Exercise prompt:
A complete answer lists every line of the entries below where the string "pixels" appears.

Entries supplied:
###

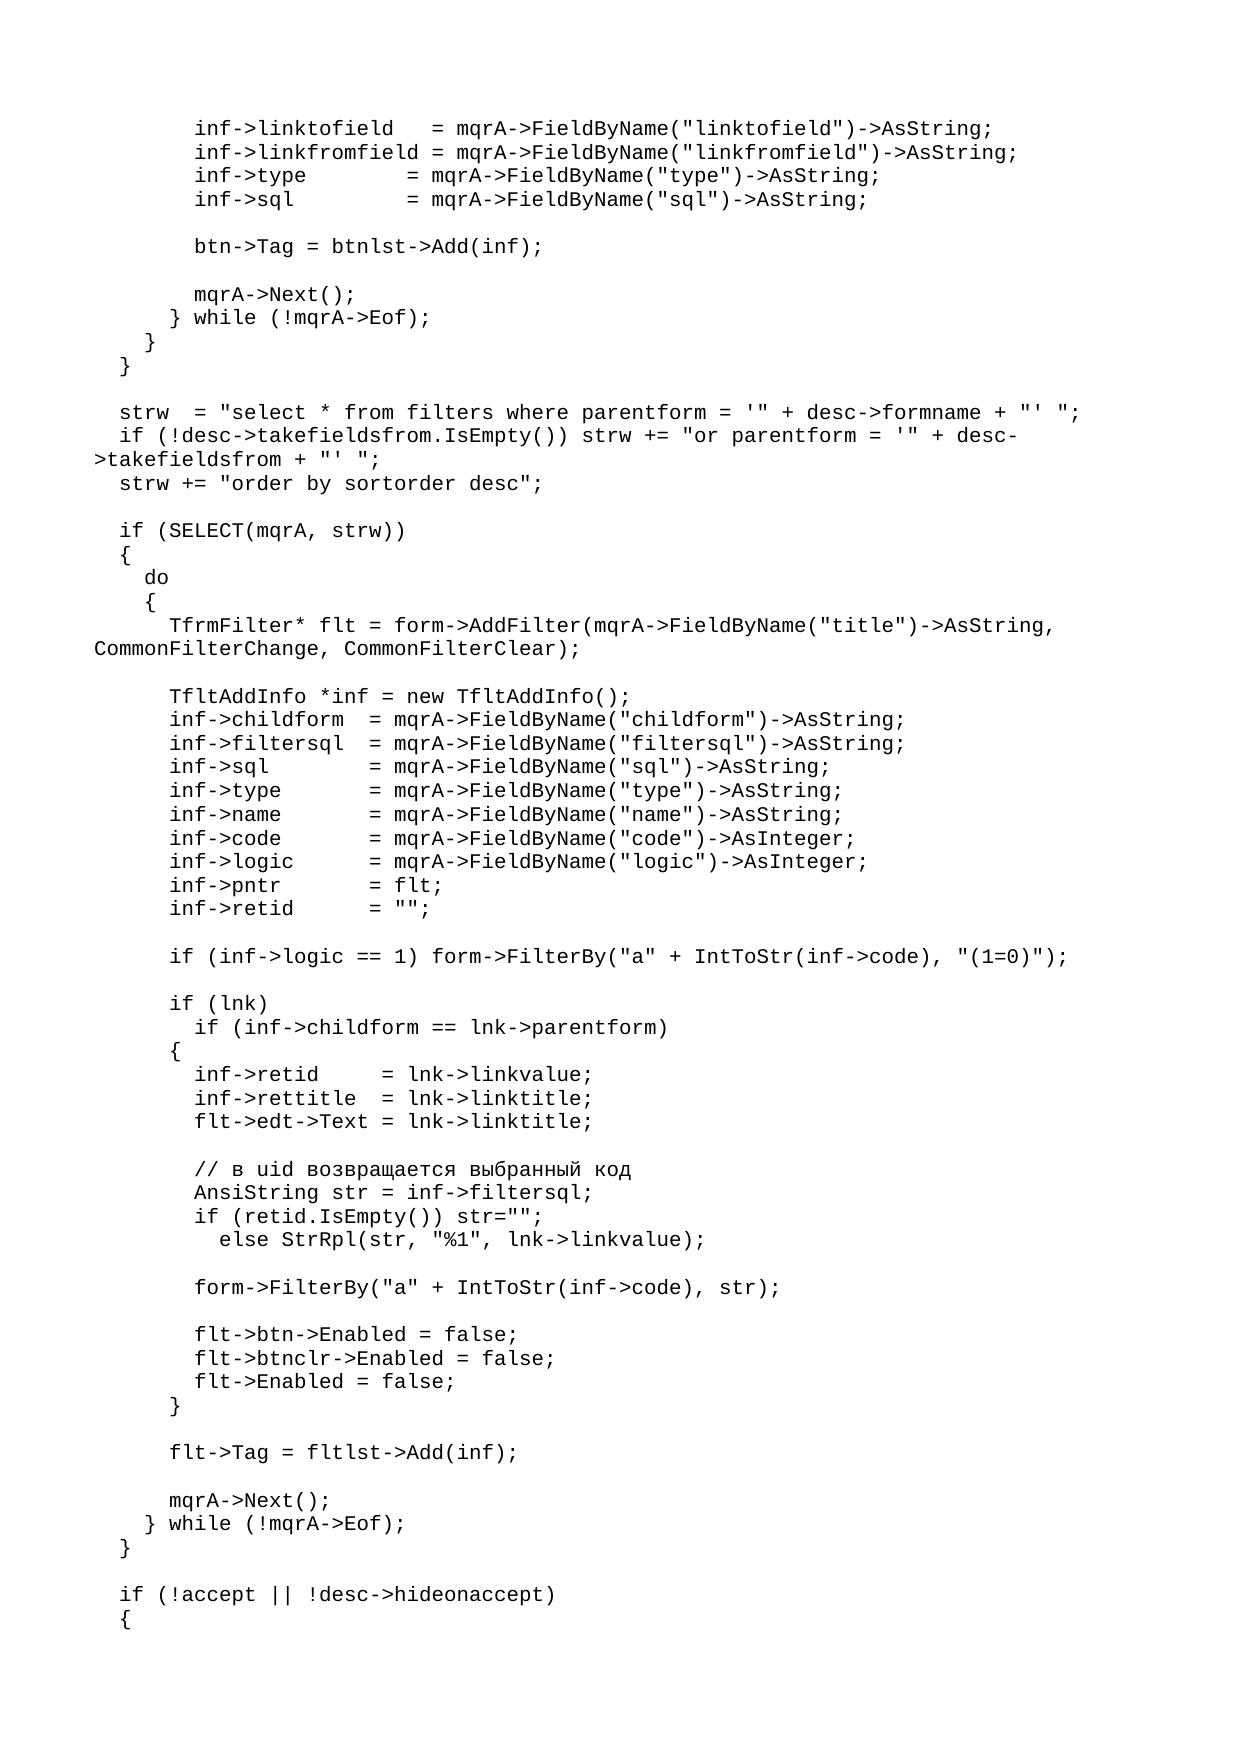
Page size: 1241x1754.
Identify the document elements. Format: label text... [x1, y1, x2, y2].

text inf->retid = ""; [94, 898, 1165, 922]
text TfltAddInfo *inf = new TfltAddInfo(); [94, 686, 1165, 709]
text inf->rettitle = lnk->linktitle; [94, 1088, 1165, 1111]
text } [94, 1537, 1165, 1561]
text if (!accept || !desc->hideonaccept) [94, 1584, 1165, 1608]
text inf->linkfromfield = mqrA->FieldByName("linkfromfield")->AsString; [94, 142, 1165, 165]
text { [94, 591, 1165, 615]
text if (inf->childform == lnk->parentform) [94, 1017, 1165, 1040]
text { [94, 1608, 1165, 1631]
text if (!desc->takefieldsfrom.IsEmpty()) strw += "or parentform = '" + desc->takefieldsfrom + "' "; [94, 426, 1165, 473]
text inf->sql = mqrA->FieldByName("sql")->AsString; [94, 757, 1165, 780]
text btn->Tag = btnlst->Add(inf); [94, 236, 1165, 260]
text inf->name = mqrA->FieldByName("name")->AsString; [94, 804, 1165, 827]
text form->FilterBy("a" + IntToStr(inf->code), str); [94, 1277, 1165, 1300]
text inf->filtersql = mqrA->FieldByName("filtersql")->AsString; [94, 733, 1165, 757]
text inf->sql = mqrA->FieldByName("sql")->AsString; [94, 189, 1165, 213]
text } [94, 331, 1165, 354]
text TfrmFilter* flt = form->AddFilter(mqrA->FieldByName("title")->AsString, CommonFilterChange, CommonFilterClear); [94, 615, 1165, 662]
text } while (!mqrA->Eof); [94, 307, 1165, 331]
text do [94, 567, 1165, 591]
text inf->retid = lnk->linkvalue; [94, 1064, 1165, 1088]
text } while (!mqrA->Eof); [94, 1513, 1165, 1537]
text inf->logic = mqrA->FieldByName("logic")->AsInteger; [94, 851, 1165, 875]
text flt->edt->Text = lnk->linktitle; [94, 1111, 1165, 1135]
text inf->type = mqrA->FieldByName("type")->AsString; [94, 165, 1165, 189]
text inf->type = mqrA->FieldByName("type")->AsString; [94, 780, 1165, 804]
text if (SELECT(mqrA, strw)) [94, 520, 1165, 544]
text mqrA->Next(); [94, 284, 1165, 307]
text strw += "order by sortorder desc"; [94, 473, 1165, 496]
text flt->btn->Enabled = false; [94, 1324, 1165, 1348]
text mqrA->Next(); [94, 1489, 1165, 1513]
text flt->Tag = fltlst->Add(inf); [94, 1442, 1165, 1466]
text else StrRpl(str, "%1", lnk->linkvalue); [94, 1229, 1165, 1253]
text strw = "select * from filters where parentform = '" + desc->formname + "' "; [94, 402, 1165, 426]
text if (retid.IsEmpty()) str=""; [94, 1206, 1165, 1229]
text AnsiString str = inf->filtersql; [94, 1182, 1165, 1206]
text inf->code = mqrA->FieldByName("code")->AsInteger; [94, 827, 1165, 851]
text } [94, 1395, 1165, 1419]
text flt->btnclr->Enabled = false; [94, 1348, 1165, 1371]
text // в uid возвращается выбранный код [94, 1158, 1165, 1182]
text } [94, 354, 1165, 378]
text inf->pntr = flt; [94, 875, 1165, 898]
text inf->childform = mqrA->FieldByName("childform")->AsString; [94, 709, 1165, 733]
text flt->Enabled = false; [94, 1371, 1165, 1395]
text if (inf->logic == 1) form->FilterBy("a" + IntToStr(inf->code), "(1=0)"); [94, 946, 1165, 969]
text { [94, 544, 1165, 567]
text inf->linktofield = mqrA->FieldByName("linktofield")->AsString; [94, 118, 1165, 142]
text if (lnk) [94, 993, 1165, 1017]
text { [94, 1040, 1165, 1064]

###

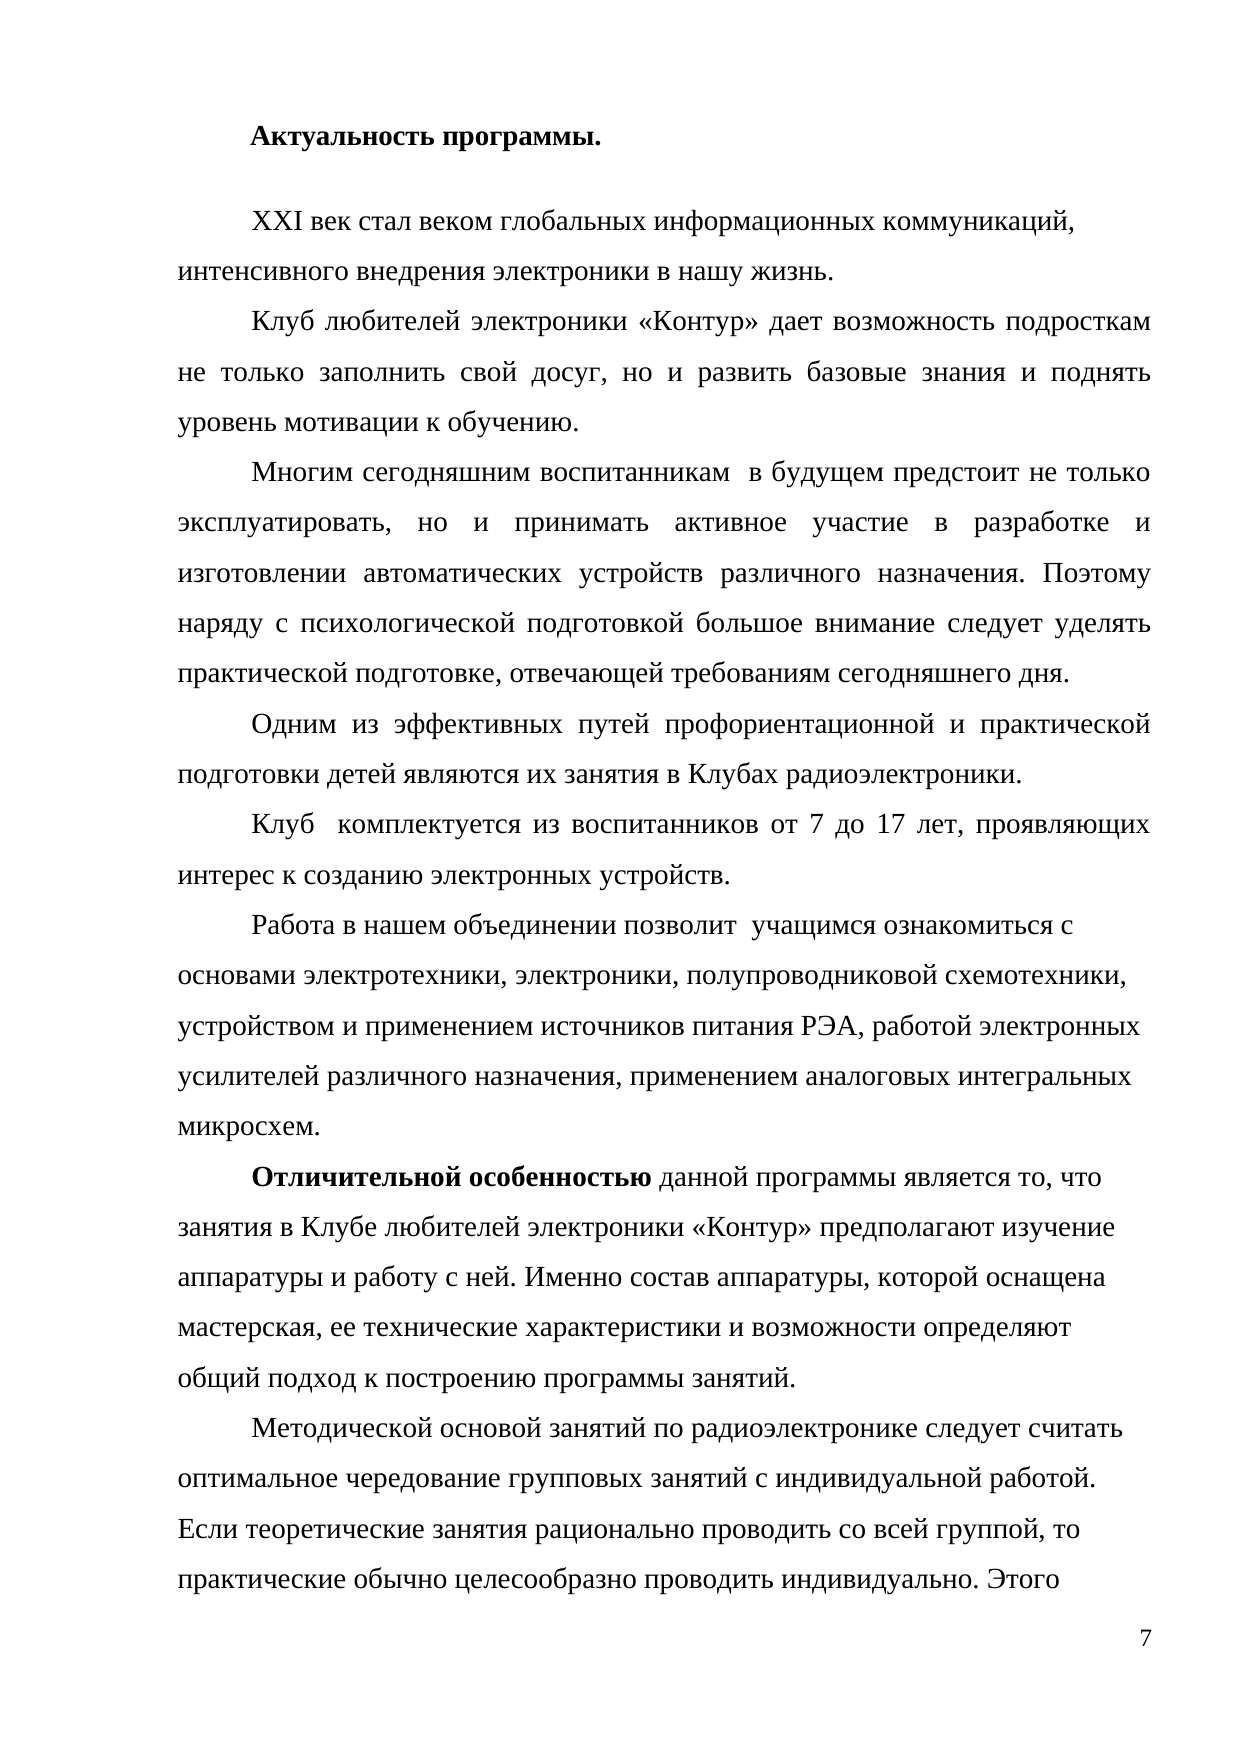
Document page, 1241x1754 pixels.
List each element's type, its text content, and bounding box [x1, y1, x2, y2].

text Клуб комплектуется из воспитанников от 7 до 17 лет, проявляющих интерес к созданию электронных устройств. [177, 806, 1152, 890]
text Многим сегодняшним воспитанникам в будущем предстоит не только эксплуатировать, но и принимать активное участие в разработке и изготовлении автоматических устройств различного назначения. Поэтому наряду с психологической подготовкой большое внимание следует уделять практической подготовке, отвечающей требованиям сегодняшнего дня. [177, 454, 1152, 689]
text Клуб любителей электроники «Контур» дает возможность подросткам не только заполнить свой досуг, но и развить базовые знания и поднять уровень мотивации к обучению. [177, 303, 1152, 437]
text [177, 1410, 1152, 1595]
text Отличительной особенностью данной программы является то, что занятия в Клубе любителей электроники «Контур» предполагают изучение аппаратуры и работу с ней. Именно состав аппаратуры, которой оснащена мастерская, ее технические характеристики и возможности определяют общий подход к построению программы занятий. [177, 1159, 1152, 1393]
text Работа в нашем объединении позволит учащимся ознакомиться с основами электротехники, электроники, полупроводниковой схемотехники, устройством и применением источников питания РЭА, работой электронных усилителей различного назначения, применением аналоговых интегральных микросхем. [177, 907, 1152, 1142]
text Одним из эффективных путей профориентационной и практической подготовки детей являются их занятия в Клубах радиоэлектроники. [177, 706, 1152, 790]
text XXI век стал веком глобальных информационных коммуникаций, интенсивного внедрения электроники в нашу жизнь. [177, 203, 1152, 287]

###

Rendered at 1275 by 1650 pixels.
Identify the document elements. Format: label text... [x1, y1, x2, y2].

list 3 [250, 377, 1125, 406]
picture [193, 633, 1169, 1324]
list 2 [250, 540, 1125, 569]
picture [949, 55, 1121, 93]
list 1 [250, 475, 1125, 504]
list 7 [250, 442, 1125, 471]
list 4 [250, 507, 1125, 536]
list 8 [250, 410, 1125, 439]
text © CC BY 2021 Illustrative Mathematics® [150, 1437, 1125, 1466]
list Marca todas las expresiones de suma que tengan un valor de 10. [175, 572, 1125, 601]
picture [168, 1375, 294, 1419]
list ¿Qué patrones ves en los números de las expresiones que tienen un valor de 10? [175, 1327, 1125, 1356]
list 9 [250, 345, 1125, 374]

###

Finished exercise:
Document page, 1241x1754 pixels.
Rendered at 1275 by 1650 pixels.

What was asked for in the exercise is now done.